Маринка так и проспала до утра без просыпу, теперь полна сил, бодрости и раскаяния. Сама занимается ребенком и умильно предлагает мне не подниматься с постели хоть до обеда. Но вместо этого я отпрашиваюсь у нее погулять.
– Хоть весь день! – великодушно предлагает сестра, но мне так много не понадобится. Хочется верить, что я вообще-то вернусь…
Ухожу в одиннадцать.
Понимаю, это рановато, учитывая, что агентство месье Баре расположено за два дома от нашего, но не туда несут меня ноги. Вызвав для маскировки лифт, я спускаюсь на первый этаж, но тут же поднимаюсь на шестой. Здесь двери, ведущие в мансарды. Я вхожу туда, в этот пахнущий пылью прохладный полумрак (жалюзи всегда опущены), включаю свет и сажусь за то самое бюро, о котором недавно вспоминал Морис. Ошеломляющая вещь, конечно!
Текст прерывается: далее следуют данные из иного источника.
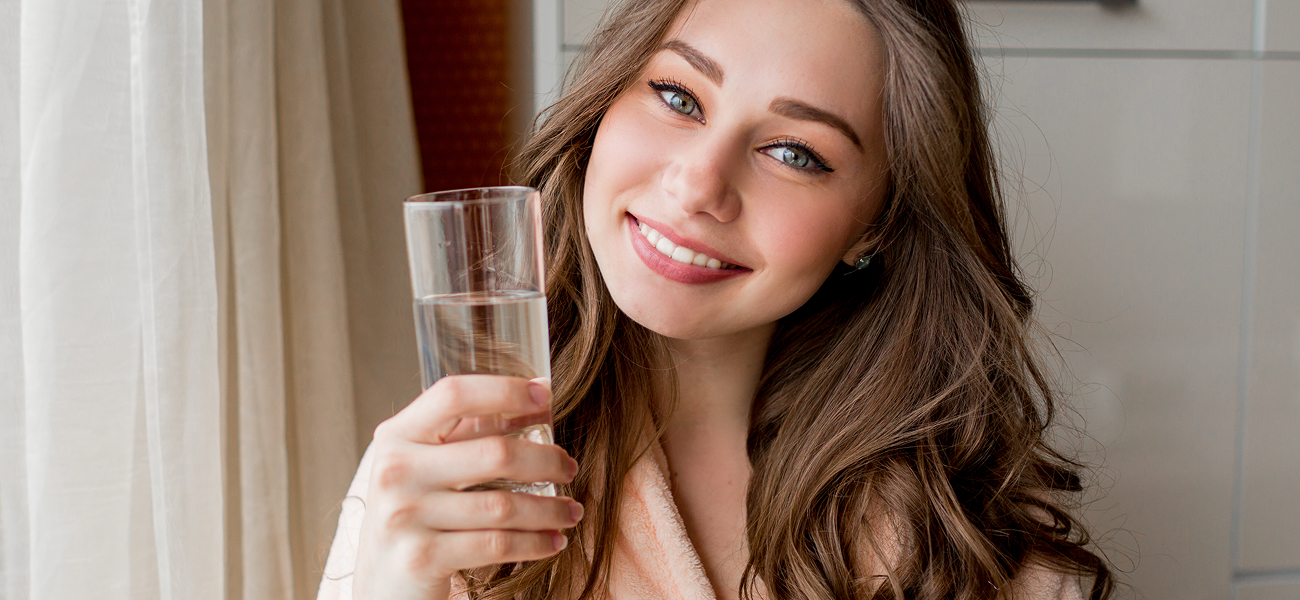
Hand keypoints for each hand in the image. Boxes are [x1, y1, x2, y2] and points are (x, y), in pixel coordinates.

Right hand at [353, 375, 581, 599]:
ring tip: (570, 511)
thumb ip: (470, 432)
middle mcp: (395, 470)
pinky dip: (534, 542)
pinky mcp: (421, 557)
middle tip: (568, 468)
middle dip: (546, 460)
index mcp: (397, 436)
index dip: (505, 390)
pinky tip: (553, 541)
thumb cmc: (414, 514)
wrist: (381, 584)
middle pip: (493, 453)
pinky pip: (496, 544)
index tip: (545, 395)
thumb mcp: (427, 466)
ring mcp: (405, 515)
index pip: (454, 395)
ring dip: (549, 509)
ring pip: (502, 505)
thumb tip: (537, 398)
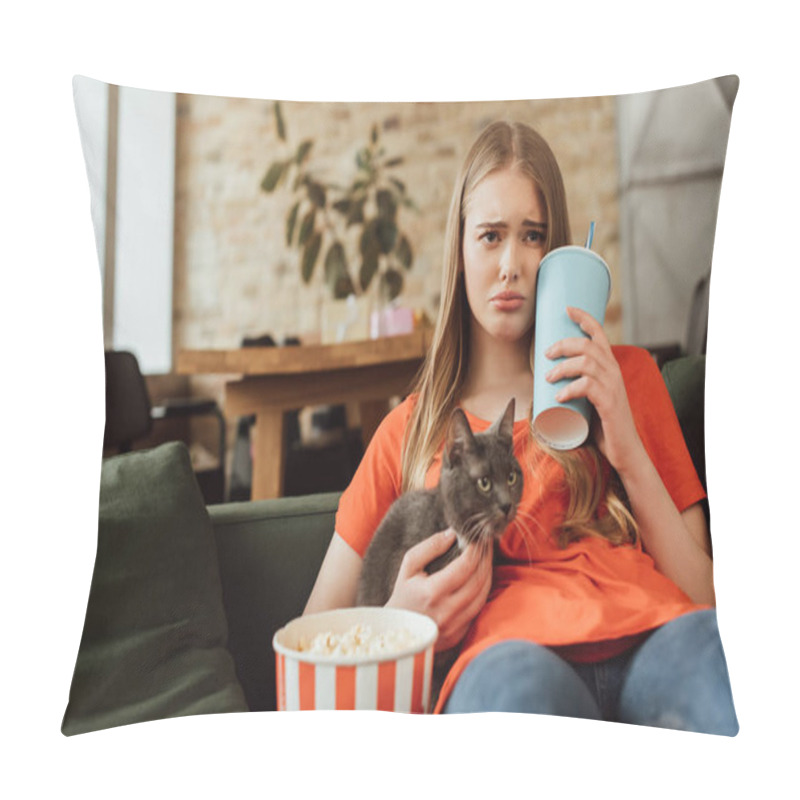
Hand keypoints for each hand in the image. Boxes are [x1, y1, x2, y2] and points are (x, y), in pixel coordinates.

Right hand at [385, 528, 492, 651]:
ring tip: (485, 558)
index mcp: (432, 592)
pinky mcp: (460, 634)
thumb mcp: (409, 566)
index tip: (478, 537)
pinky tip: (480, 578)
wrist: (396, 630)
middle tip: (486, 544)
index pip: (465, 566)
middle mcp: (446, 611)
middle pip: (479, 580)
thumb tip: (453, 533)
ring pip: (483, 594)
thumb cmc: (403, 594)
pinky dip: (483, 591)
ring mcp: (455, 625)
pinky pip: (479, 608)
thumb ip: (430, 547)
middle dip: (485, 558)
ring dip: (488, 574)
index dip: (475, 549)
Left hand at [544, 306, 644, 474]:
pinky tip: (559, 396)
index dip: (584, 318)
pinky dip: (570, 389)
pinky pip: (589, 387)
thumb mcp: (590, 398)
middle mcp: (614, 372)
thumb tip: (546, 381)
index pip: (599, 334)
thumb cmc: (603, 425)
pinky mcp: (609, 404)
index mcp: (610, 367)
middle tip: (546, 355)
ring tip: (548, 377)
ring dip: (563, 367)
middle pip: (588, 345)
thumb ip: (578, 386)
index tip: (567, 309)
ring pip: (587, 363)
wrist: (624, 451)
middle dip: (564, 345)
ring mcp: (613, 388)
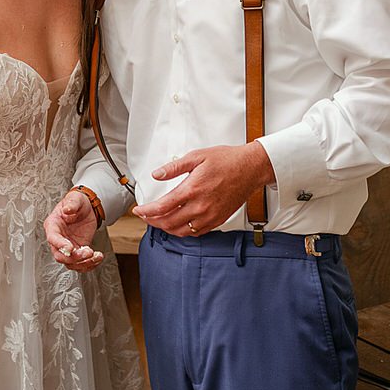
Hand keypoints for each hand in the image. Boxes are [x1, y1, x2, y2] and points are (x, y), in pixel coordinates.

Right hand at [43, 190, 104, 272]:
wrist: (87, 208)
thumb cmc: (77, 203)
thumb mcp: (75, 199)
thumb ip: (71, 204)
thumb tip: (68, 209)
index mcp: (53, 225)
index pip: (52, 238)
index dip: (60, 245)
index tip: (70, 248)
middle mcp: (58, 238)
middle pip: (60, 255)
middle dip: (74, 258)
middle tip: (87, 252)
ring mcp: (67, 246)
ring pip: (70, 263)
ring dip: (83, 263)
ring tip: (96, 256)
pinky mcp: (78, 250)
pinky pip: (80, 263)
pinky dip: (89, 265)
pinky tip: (97, 258)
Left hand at [132, 142, 275, 236]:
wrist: (250, 168)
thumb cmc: (227, 161)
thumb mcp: (196, 156)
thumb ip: (173, 167)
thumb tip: (156, 174)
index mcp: (192, 190)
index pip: (162, 207)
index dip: (146, 211)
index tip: (138, 210)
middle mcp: (200, 207)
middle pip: (168, 222)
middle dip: (152, 221)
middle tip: (144, 216)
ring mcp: (210, 216)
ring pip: (181, 231)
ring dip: (166, 228)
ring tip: (157, 221)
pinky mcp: (218, 220)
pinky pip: (196, 233)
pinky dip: (182, 231)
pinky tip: (177, 225)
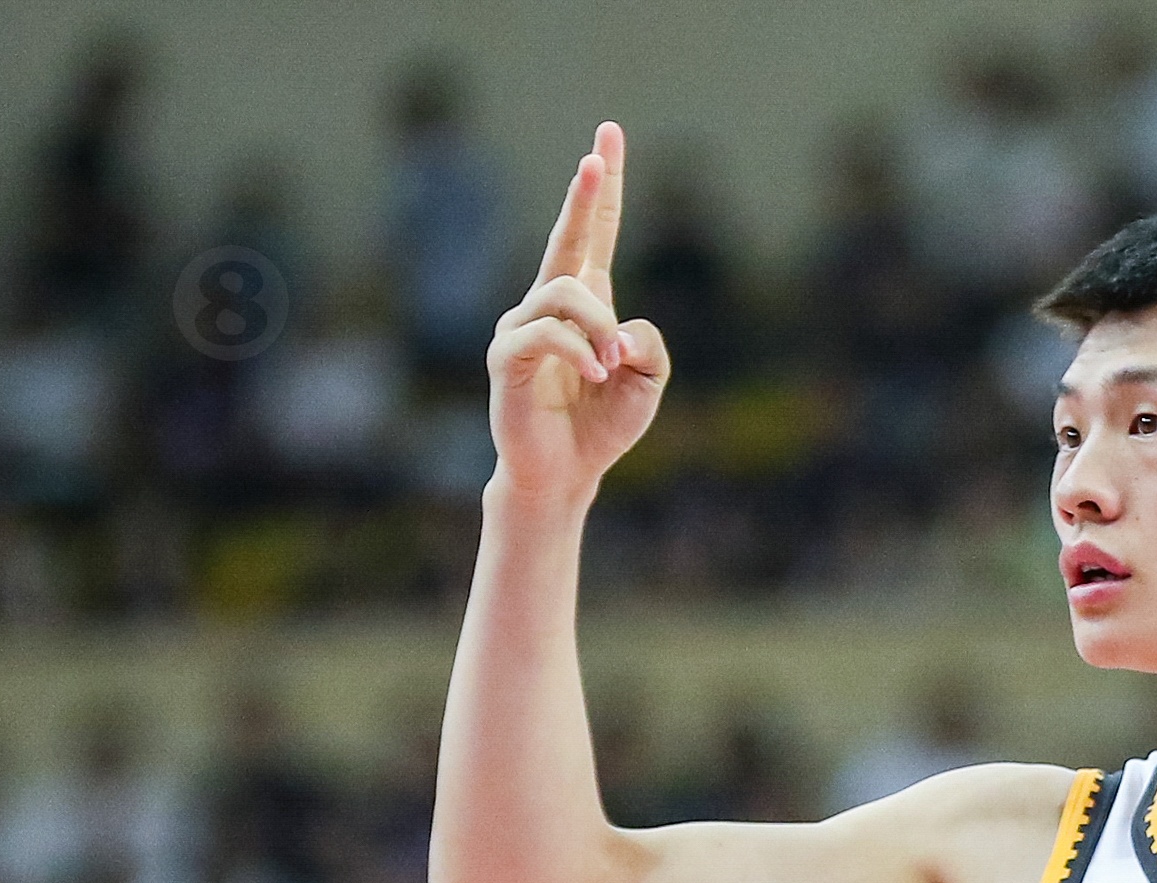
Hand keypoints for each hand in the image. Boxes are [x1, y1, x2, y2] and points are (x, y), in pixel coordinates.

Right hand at [486, 120, 669, 503]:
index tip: (607, 136)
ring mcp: (524, 326)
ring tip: (612, 366)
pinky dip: (578, 350)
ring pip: (566, 292)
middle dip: (583, 195)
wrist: (565, 473)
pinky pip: (545, 333)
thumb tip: (620, 329)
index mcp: (588, 303)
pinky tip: (598, 375)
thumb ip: (649, 344)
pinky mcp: (508, 356)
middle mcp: (550, 304)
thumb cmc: (603, 424)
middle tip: (594, 156)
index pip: (597, 233)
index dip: (602, 188)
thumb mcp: (648, 381)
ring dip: (599, 327)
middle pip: (569, 238)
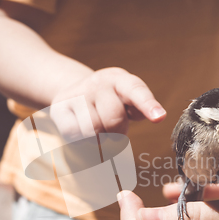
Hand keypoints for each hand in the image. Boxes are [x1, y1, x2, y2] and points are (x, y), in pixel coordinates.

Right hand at [50, 67, 165, 140]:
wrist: (73, 94)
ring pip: (95, 129)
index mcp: (120, 79)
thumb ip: (140, 108)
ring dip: (100, 137)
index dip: (148, 104)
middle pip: (114, 118)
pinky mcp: (59, 110)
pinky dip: (83, 140)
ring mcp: (77, 94)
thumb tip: (156, 116)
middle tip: (114, 128)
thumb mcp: (127, 100)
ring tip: (98, 128)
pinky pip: (76, 135)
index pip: (136, 90)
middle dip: (118, 131)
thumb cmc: (108, 103)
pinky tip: (83, 131)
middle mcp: (98, 82)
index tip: (159, 117)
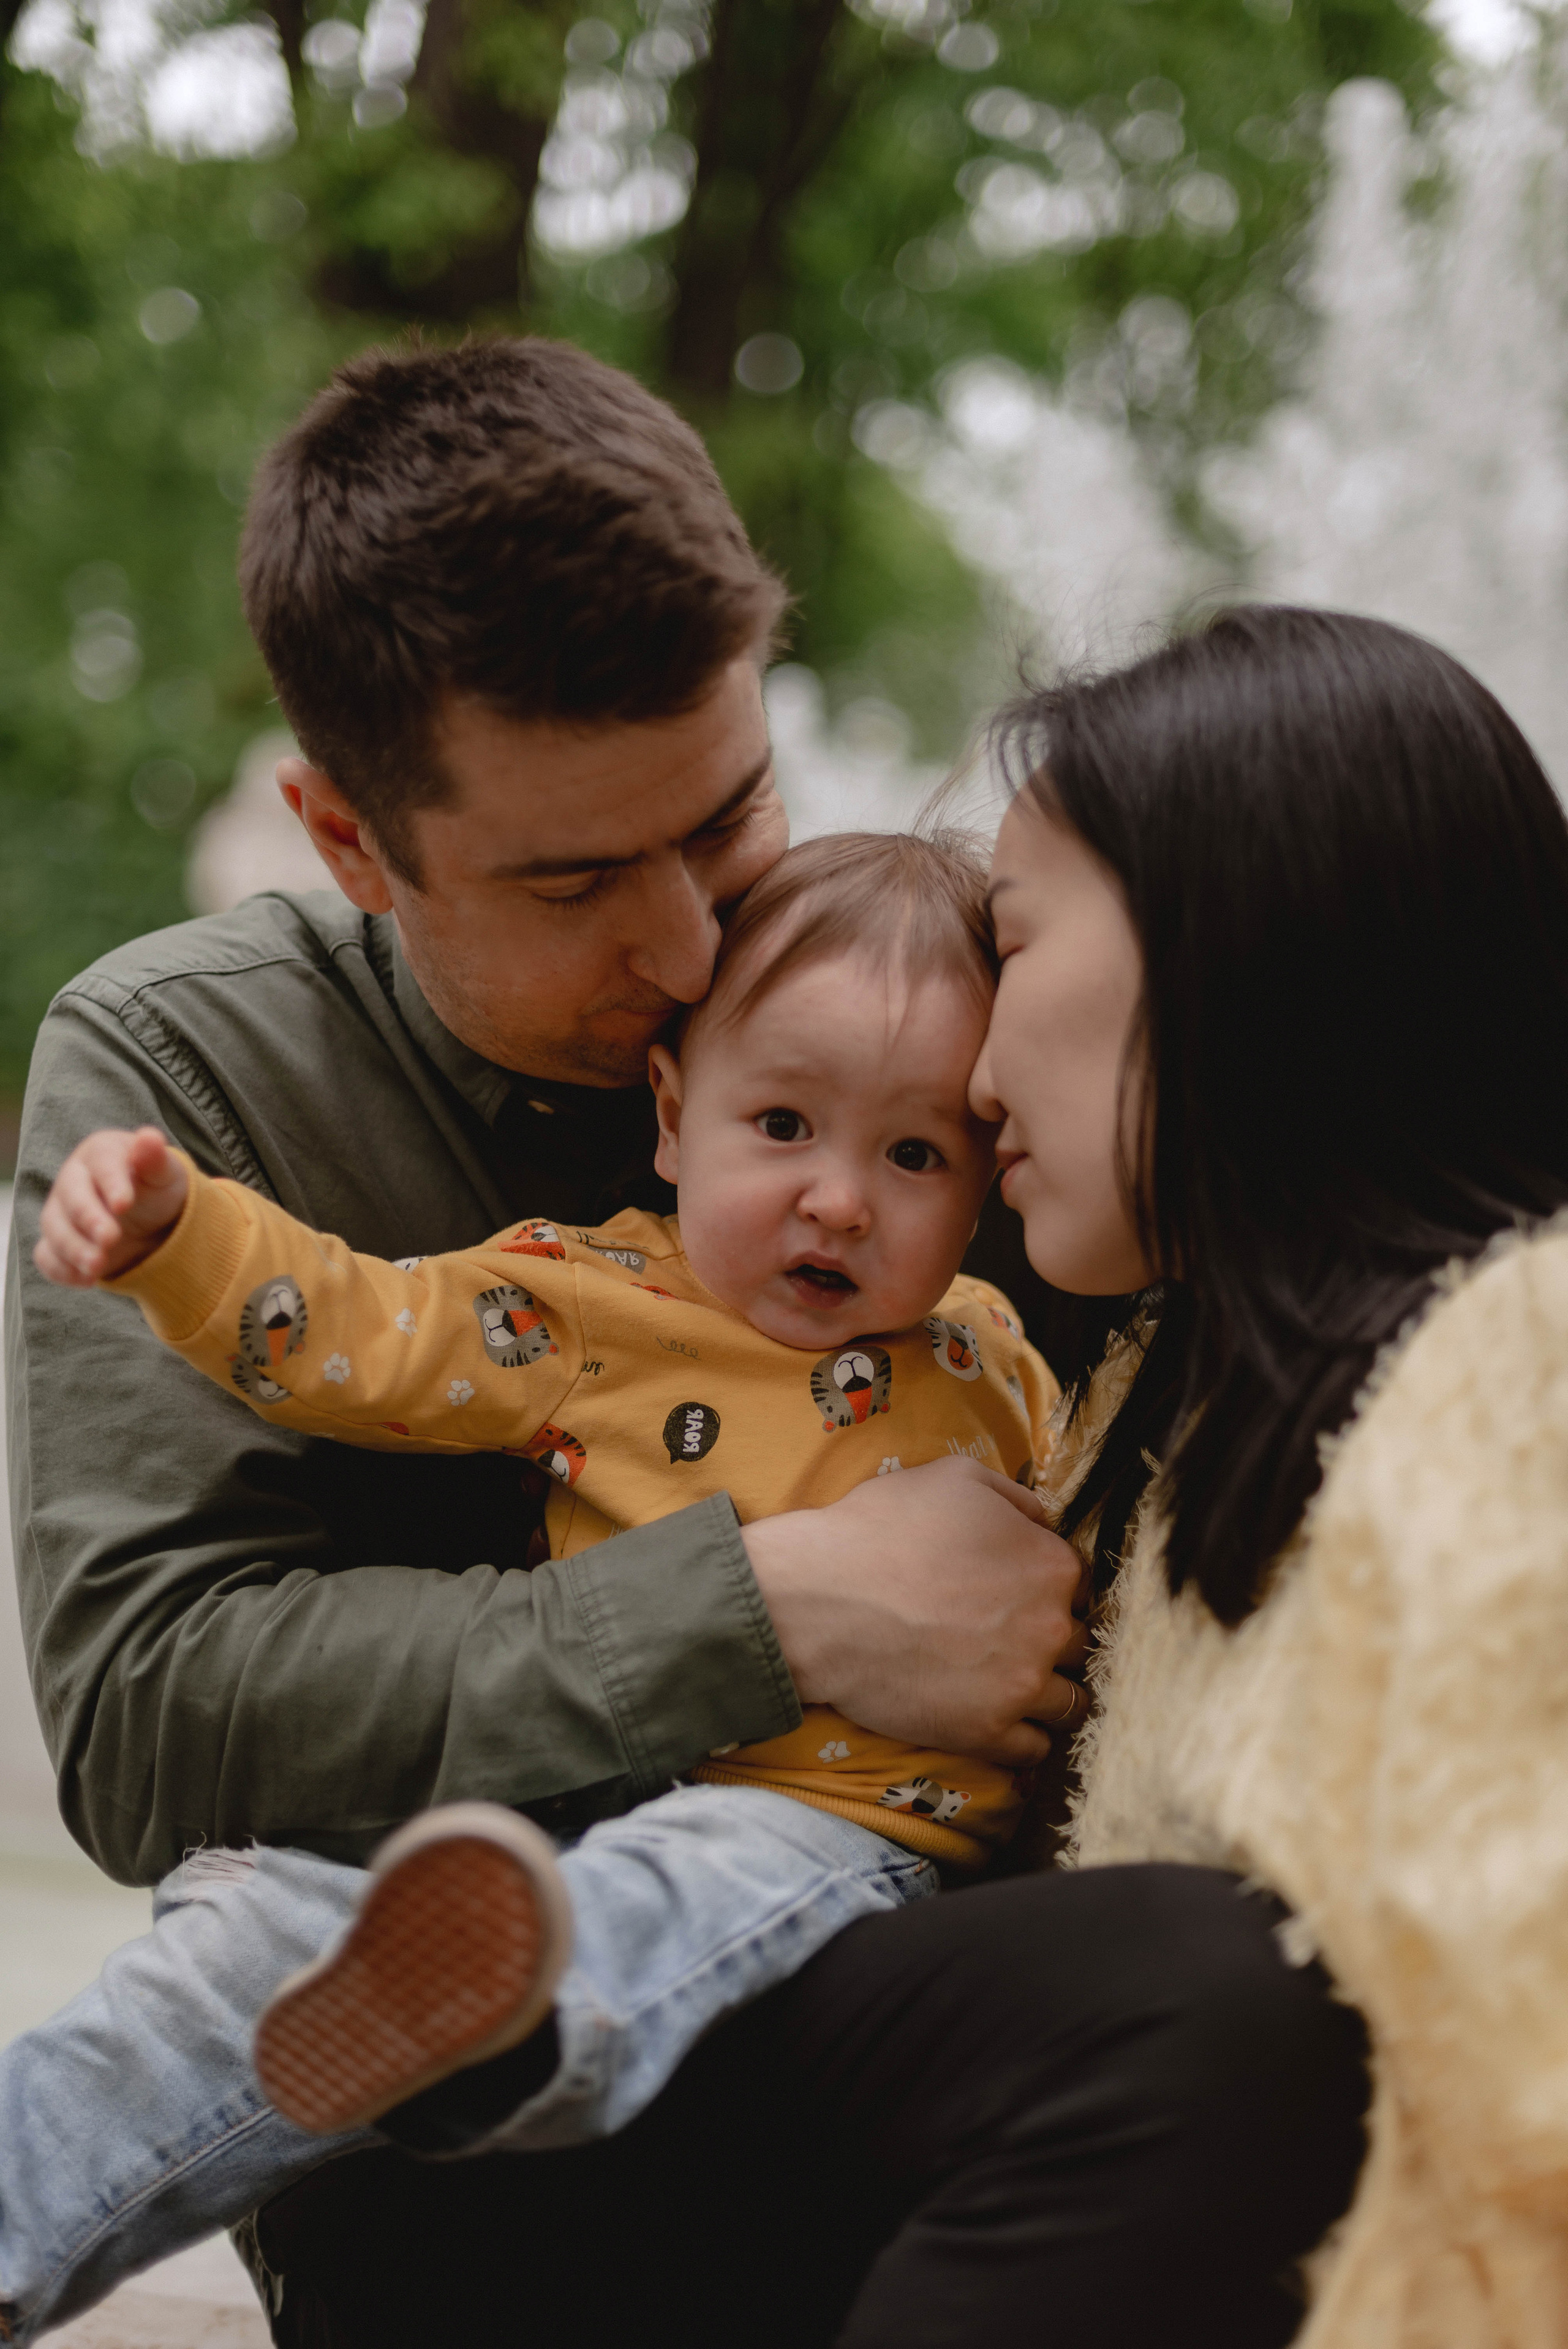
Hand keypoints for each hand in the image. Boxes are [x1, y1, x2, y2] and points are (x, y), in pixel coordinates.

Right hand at [35, 1126, 189, 1286]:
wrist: (150, 1218)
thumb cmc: (156, 1187)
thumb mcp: (164, 1173)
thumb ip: (155, 1159)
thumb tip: (149, 1138)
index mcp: (100, 1154)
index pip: (103, 1165)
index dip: (112, 1184)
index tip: (124, 1205)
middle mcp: (74, 1180)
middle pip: (72, 1197)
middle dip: (89, 1219)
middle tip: (111, 1239)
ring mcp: (61, 1212)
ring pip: (55, 1228)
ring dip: (74, 1249)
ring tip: (99, 1267)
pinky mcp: (58, 1243)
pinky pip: (48, 1257)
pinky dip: (62, 1270)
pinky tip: (87, 1281)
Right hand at [742, 1458, 1090, 1768]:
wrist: (821, 1599)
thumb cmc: (883, 1529)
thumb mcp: (954, 1478)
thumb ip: (1014, 1495)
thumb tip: (1041, 1519)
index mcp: (1050, 1566)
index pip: (1078, 1584)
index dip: (1049, 1587)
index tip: (1020, 1593)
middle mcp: (1050, 1629)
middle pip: (1077, 1643)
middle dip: (1050, 1639)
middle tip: (1010, 1638)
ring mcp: (1021, 1687)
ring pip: (1068, 1702)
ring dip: (1047, 1692)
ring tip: (1012, 1684)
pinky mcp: (986, 1733)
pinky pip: (1034, 1749)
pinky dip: (1023, 1737)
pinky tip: (1000, 1720)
Одни эти витые полумесяцы ручек, укрепленные в инкрустированные перламутром овалы, чего стоят! Потрясающий вкус, потрясающая работа! Когда касаешься ручек, не хочется потом разжимать пальцы, расставаться с такой красотой. Скорей бы Морис нашел этой уникальной вещи место в своей квартире. И вон тому трехстворчатому зеркалу – не удивлюсь, если оно тоже из Мальмезона. Конечно, кое-где амальгама потускнела, но все равно – я вполне хорошо могу рассмотреть свою постную физиономию, которая вызывает такую ненависть Бонифаса Зисела. Трачу на это несколько минут, потом достаю из сумки мой российский паспорт. Туда вложены две фотографии. Во-первых, это Маришка с Лизонькой – еще в роддоме. Усталая до блаженства мама и ошеломленная новым миром, красненькая и малость шурпатенькая дочка. На другом снимке Элинор в ореоле своих рыжеватых буйных кудрей. Я смотрю на нее до тех пор, пока, как всегда, не начинаю ощущать ее присутствие, ее поддержку, улыбаюсь ей, шепчу: «Все будет как надо!», а потом откладываю снимки в сторону и снимаю обложку с паспорта.